A novel ligninolytic peroxidase gene (ACLnP) was cloned and characterized from a poroid brown-rot fungus, Antrodia cinnamomea. The genomic DNA of the fungus harboured two copies of ACLnP, with a length of 2111 bp, interlaced with 12 introns, while the full-length cDNA was 1183 bp, with a 66 bp signal peptide and an ORF of 990 bp. The three-dimensional molecular structure model was comparable to that of the versatile peroxidase of Pleurotus eryngii. ACLnP was cloned into vector pQE31, successfully expressed in Escherichia coli strain M15 under the control of the T5 promoter and produced a non-glycosylated protein of about 38 kDa, pI 5.42. The native and recombinant ACLnP was capable of oxidizing the redox mediator veratryl alcohol, and also decolorized bromophenol blue and 2,6-dimethoxyphenol dyes, implicating a functional extracellular peroxidase activity. The significance of discovering a functional ACLnP gene in A. cinnamomea in terms of wood degradation and colonization capacity in its unique niche is discussed.
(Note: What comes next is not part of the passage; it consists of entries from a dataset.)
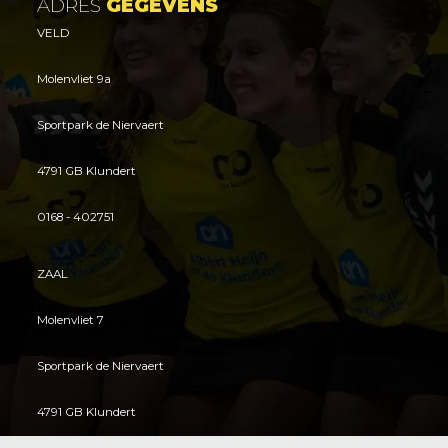
ADRES
GEGEVENS
VELD
Molenvliet 9a
Sportpark de Niervaert
4791 GB Klundert
0168 - 402751
ZAAL
Molenvliet 7
Sportpark de Niervaert
4791 GB Klundert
从一种多孔状褐腐真菌——肉桂拟层孔菌中克隆并鉴定了一个新的木质素分解过氧化物酶基因(ACLnP)。该真菌的基因组DNA含有两个ACLnP拷贝,长度为2111 bp,间隔有12个内含子,而全长cDNA为1183 bp,带有一个66 bp的信号肽和一个990 bp的开放阅读框。三维分子结构模型与刺芹侧耳的多功能过氧化物酶的模型相当。ACLnP被克隆到载体pQE31中,在T5启动子的控制下于大肠杆菌菌株M15中成功表达,并产生了一种约38 kDa、pI为5.42的非糖基化蛋白。天然和重组的ACLnP能够氧化氧化还原介质藜芦醇,还能使溴酚蓝和2,6 - 二甲氧基苯酚染料脱色,这表明其具有功能性细胞外过氧化物酶活性。本文讨论了在肉桂拟层孔菌中发现功能性ACLnP基因在其独特生态位中的木材降解和定殖能力方面的意义。